The ways in which RuPaul addresses these racist acts on the show implies that, in order for Black people to heal around issues of racism and anti-Blackness, we must accept these actions as part of the ever-complicated concept of drag.
However, this suggestion tells Black people they are the reason for the injustice they experience and puts the work on marginalized performers to be educators. This furthers the idea that white people are unknowing of the history of racism — and it’s our task to let them know, regardless of the emotional toll.
Many white cisgender Drag Race alumni are dismissive or flippant when challenged about racism and anti-Blackness — others have even won fans while acting like it never happened. For example, both Charlie Hides and Brooke Lynn Hytes have released public statements apologizing for their actions, and they have since not only gone on to be fan favourites of their season, but have also found great success in their post-Drag Race careers.
Meanwhile, Black drag performers and fans are left to make sense of the pain white performers have inflicted upon them. White performers on Drag Race are never fully held accountable for their actions, and the show’s creator often seeks to validate the “intent” of a queen, rather than the impact.
In most cases, certain contestants aren’t held accountable for their actions at all because the “intent” was not to cause harm. And often the LGBTQ2 identity is posited before their race to suggest that being gay means they are somehow less likely to commit acts of racial violence. What must be understood is that there is a responsibility that comes with being a white drag queen, whether it is owned or not.
Just as Black drag queens must live with the pain of blackface, racism and anti-Blackness, white drag performers must live with the historical ramifications of what whiteness has allowed them to experience both in and out of the drag community. White queens often have larger social media platforms and more lucrative deals, and white privilege continues to overshadow the issues that both the show and the community have yet to take on. Black individuals do not feel safe in the LGBTQ2 community, so much so that they’re working to create spaces that are exclusively for Black LGBTQ2 people.
Moments like when Eureka intentionally used Blackness as weapon and means for entertainment, remind us of the ways in which white supremacy works and how it seeps even into a space like drag or a show like Drag Race. Eureka may be part of the LGBTQ2 community, but she is white first. When Black contestant Kennedy Davenport sent white queen Katya home, she received mounds of hate mail. Both Nina Bo’nina Brown and The Vixen have been deemed the “mean queens” in their seasons for naming acts of racism and anti-Blackness.

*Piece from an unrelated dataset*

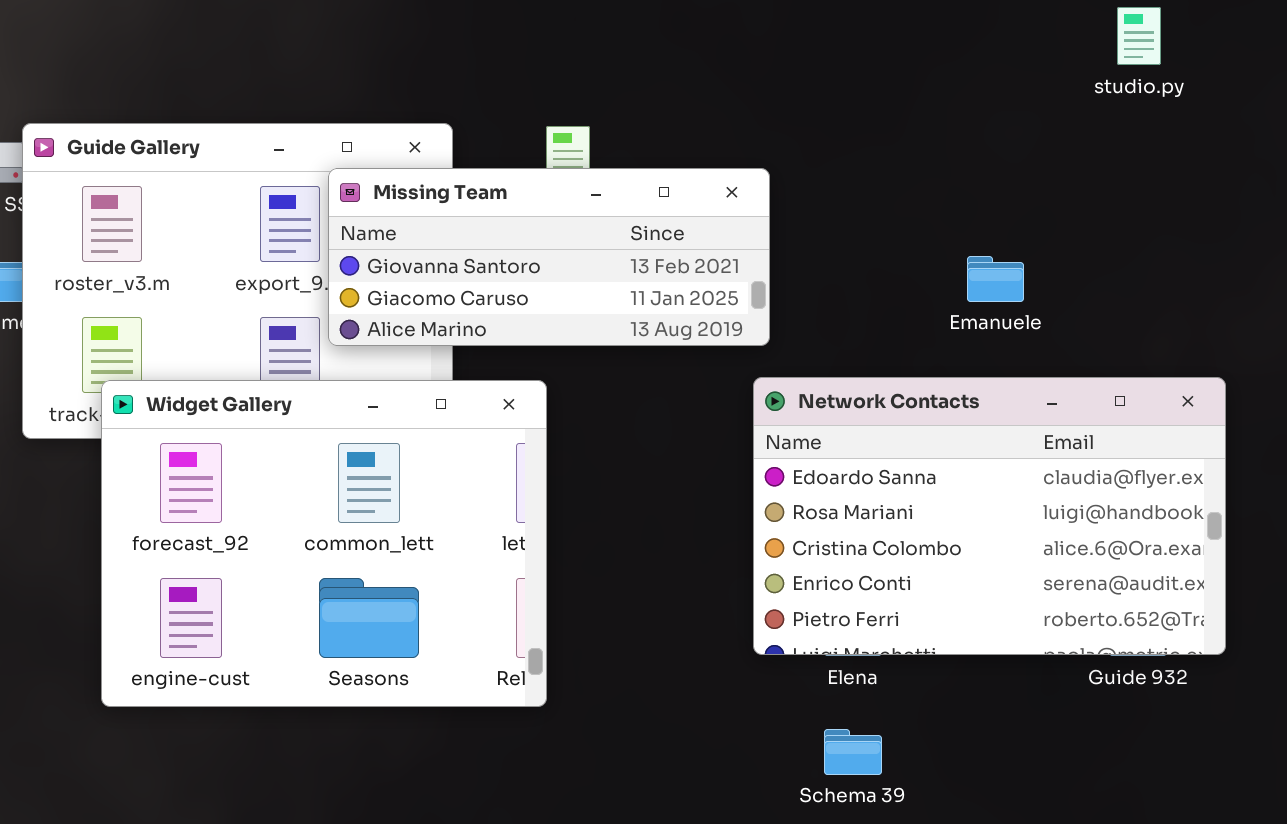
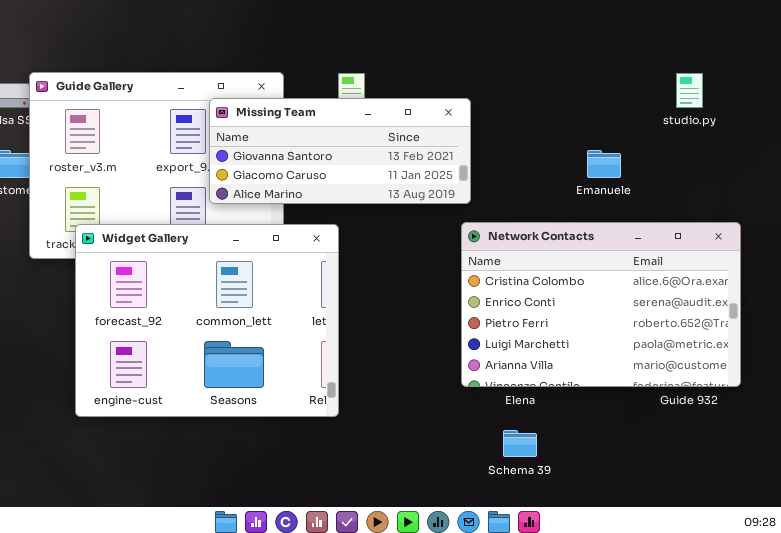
studio.py: [1117,7,1161,65] -> [676,73,703,108], moved
Network Contacts: [753,377,1226,655] -> [461,222,741,387], scrolled down 2 rows

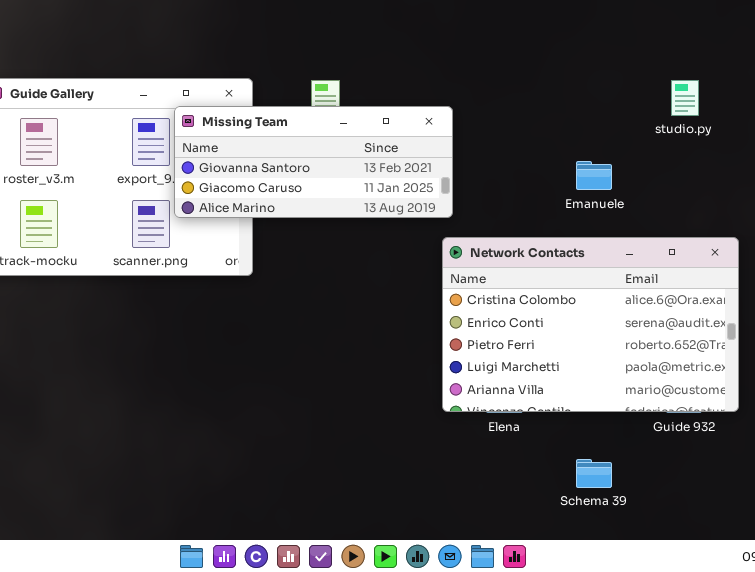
Widget Gallery: [75,224,339,417] -> none, closed
Schema 39: [503,430,537,457] -> [576,459,612,488], moved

What’s sadder, though, is how many of these Black queens were scolded by RuPaul for “not knowing how to act” instead of praised for naming each system of oppression and how it continues to manifest both inside and outside of the workroom.
While blackface, racism and anti-Blackness continue to remain a very large issue in the drag community, the producers and the creator of RuPaul’s Drag Race must be willing to change the system in place to confront it. And beyond the structure of the show needing to be more equitable, the fandom — which is mainly the source of many of the issues in the drag community — must be held accountable for their acceptance of acts of racism and discrimination. The legacy of drag won’t change if those who call themselves legendary won’t help to make it happen, and it’s the lack of action that enables characters like Laquisha Jonz and Shirley Q Liquor to exist. It’s to time speak up and to tell all acts of racism in Drag Race and in the drag community to sashay away.